Kino

Kunst und Künstler

d'Lëtzebuerger Land vom 27.01.2023

Ist die Kunst vom Künstler zu trennen? Eine Frage, die in gegenwärtigen Debatten rund um Metoo und Cancel Culture von besonderer Brisanz ist. Nach seinem Durchbruch mit In The Bedroom (2001) und nach Little Children (2006) präsentiert Regisseur Todd Field mit Tár nun seine dritte Spielfilmarbeit – ein Film, der in seinem thematischen Kern so eindringlich wie präzise aufzeigt, wie unmöglich das Postulat einer Trennung dieser Begriffspaare doch scheint. Bevor Field aber zu seinem Anliegen vordringen kann, braucht es zunächst eine glanzvolle Exposition: Die titelgebende Dirigentin Lydia Tár (Cate Blanchett) hat im Grunde alles erreicht. Sie ist am Gipfel ihres Ruhmes angelangt. Die begnadete Musikerin gilt als ein Protegé von Leonard Bernstein und kann unzählige Preise für sich verzeichnen, Emmys, Grammys, Oscars und Tony Awards. Zurzeit lebt sie in Deutschland und ist als Chefdirigentin der Berliner Philharmoniker engagiert; privat hat sie ein Verhältnis mit der Konzertmeisterin des Orchesters Sharon (Nina Hoss) und lebt mit ihr und ihrer Tochter zusammen. Doch diese allzu perfekte Harmonie aus privatem und öffentlichem Glück droht auseinanderzubrechen, als plötzlich Vorwürfe des missbräuchlichen und übergriffigen Verhaltens lautstark werden, die Tár sogar der Mitschuld am Selbstmord einer ihrer ehemaligen Studentinnen bezichtigen ...

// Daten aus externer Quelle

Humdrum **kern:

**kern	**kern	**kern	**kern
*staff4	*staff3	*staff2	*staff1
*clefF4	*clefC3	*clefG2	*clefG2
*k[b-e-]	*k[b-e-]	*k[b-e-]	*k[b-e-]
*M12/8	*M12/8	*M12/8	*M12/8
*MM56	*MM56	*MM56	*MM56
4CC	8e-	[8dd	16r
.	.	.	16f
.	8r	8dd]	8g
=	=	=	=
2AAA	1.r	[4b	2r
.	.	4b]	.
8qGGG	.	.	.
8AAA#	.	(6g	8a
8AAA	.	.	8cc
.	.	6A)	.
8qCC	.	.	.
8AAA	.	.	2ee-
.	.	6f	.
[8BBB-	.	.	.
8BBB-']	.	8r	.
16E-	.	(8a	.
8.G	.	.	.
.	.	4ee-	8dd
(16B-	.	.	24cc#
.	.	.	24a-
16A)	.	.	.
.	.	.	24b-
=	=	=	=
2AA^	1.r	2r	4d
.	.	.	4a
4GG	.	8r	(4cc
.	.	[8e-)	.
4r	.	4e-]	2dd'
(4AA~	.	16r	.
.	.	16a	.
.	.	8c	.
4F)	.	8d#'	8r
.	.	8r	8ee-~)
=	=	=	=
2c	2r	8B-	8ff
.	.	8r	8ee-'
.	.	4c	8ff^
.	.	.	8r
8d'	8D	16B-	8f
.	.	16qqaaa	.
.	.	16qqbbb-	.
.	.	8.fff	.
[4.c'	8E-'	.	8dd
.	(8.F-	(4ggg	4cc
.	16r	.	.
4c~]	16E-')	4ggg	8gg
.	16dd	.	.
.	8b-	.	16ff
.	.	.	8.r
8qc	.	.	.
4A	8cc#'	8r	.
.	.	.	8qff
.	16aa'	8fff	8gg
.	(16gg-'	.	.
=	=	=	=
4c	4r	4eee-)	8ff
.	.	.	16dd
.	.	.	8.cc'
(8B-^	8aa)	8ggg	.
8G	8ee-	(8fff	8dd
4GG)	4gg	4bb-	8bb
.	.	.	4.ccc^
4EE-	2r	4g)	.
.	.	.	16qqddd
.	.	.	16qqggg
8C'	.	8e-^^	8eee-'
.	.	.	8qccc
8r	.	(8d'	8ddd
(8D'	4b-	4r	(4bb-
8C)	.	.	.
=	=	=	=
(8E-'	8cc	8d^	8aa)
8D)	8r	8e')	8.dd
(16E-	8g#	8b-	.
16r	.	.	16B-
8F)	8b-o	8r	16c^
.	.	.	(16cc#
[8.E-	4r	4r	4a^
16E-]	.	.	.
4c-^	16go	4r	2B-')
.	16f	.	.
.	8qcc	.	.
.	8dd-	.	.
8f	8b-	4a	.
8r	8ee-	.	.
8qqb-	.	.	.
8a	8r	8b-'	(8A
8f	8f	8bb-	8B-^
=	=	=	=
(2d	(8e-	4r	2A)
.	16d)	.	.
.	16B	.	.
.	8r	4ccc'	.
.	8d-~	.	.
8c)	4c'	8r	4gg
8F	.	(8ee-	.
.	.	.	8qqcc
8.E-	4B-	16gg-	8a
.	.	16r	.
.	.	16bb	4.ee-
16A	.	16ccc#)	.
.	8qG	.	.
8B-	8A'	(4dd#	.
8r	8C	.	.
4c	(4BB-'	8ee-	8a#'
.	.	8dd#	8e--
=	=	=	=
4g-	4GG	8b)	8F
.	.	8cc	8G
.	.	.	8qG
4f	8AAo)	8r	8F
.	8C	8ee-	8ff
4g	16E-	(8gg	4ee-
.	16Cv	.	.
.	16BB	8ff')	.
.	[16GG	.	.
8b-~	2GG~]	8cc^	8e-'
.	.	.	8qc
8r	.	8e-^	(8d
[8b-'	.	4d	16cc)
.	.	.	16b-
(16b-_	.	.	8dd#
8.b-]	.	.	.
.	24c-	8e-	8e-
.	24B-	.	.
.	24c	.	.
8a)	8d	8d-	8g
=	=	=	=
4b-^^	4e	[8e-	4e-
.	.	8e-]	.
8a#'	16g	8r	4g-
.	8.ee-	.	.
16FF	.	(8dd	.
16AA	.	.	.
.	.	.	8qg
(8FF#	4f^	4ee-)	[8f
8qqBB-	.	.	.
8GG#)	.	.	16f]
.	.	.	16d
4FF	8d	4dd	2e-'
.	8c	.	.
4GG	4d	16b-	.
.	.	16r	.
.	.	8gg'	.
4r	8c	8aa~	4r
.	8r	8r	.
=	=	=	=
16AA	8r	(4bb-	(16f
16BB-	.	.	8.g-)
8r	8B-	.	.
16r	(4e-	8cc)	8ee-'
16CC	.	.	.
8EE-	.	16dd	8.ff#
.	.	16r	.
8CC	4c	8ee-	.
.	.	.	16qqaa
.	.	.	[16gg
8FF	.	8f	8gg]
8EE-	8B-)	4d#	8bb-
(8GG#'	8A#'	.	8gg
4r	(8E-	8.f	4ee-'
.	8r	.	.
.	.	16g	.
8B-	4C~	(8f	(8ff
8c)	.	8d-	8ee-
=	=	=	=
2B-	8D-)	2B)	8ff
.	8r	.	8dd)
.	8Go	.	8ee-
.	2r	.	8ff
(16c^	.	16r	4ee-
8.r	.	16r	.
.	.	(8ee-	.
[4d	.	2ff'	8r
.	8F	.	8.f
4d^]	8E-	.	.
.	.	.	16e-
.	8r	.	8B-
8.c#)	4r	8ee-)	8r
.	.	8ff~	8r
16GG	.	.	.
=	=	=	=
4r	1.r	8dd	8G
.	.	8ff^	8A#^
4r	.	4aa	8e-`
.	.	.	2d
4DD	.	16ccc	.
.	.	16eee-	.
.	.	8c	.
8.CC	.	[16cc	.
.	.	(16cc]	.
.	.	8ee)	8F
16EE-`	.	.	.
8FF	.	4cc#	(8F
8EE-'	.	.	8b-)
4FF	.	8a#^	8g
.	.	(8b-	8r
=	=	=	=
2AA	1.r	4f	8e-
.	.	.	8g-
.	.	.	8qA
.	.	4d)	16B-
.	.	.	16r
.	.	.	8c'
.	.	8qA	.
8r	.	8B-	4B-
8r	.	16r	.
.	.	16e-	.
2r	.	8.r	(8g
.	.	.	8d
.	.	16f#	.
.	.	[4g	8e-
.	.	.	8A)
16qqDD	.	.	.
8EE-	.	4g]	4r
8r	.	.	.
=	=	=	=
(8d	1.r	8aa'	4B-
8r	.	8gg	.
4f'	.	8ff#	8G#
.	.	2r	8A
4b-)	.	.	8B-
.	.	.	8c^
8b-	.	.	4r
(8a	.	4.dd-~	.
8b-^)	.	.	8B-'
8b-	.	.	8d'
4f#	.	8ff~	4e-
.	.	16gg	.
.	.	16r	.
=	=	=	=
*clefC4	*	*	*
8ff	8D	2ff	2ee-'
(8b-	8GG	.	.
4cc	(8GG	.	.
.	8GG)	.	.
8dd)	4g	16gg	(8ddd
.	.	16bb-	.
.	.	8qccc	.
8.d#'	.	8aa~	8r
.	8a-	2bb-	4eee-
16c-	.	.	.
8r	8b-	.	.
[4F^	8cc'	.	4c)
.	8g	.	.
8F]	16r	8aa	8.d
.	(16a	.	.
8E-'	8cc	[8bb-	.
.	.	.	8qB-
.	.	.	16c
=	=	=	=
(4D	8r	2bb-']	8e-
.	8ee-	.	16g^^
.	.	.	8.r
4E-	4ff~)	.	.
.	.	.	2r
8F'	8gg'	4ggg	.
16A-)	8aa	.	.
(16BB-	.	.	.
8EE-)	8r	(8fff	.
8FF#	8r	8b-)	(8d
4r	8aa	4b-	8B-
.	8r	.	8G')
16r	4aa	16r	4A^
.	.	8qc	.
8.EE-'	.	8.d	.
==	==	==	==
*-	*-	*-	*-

Alles in Todd Fields neuem Film ist auf seine Hauptdarstellerin ausgerichtet: Vom Filmtitel bis in die unmittelbare Einstellungsauflösungen hinein, die ungemein oft Gebrauch von Cate Blanchetts markanten Gesichtszügen in Großaufnahmen machen, zielt dieser Film in seiner dramaturgischen Konzentration auf das Potenzial seiner Hauptdarstellerin. Die Rolle einer fiktiven klassischen Dirigentin, die sich in ihr eigenes Verderben stürzt, wurde von Regisseur Todd Field nach eigenen Angaben ausschließlich für die australische Schauspielerin geschrieben. Dabei ist es an und für sich gleichgültig, ob man mit der titeltragenden Heldin sympathisiert oder nicht. Field beobachtet den Verlust der sozialen und familiären Geborgenheit, der mit dem Bruch der Grenzen zwischen Privatem und Öffentlichem einhergeht, sehr genau. Die immer größer werdende Entfremdung zwischen der Heldin und ihrem Umfeld, aus dem subtil und langsam Feindschaften erwachsen, kommt da aber nicht ganz unvermittelt. Die beklemmende Wirkung des Films liegt auch darin, dass die scheinbare Idylle ihre Risse schon am Anfang offenbart – das stilisierte und äußerst kühle Design prägen diesen Eindruck maßgeblich – es gibt hier nicht mehr das definitiv und eindeutig bestimmbare Fremde. Nach den Mustern eines klassischen Biopics geformt, das Fragen nach Perfektionsdrang oder der zwangsläufigen Isolation des Künstlers aufwirft – unterläuft Field aber bewusst emotionale Strategien zum Affektieren des Publikums, die etwa auf Sympathie und Nähe einerseits, auf Verfremdung und Distanz andererseits zielen würden. Nie ist Lydia Tár ganz zu greifen. Vielmehr geht es Todd um das sorgfältige Austarieren dieses Zwischenraums, den Cate Blanchett wunderbar ausfüllt. In ebendiesem Zwischenraum, der auch sein Zentrum ist, steht die Frage danach, wie Kunst und Künstler, Autor und Werk, Text und Kontext sich in der heutigen Gesellschaft zueinander zu verhalten haben. Sind sie letztendlich den Anforderungen der politischen Korrektheit unterworfen und so zu einem radikal-toxischen Gegensatzpaar geworden, das sich mithin selbst auflöst? Und darin zeigt dieses Künstlerdrama, das gegen Ende freilich auch immer stärker die Wesenszüge des psychologischen Thrillers in sich einschließt – ein Genre, das scheinbar auf eine private Psychose verweist – seine politische Dimension: Das sich so heftig und blutig zersetzende Privatleben kann immer nur als ein Bild der Gesellschaft verstanden werden, das es produziert.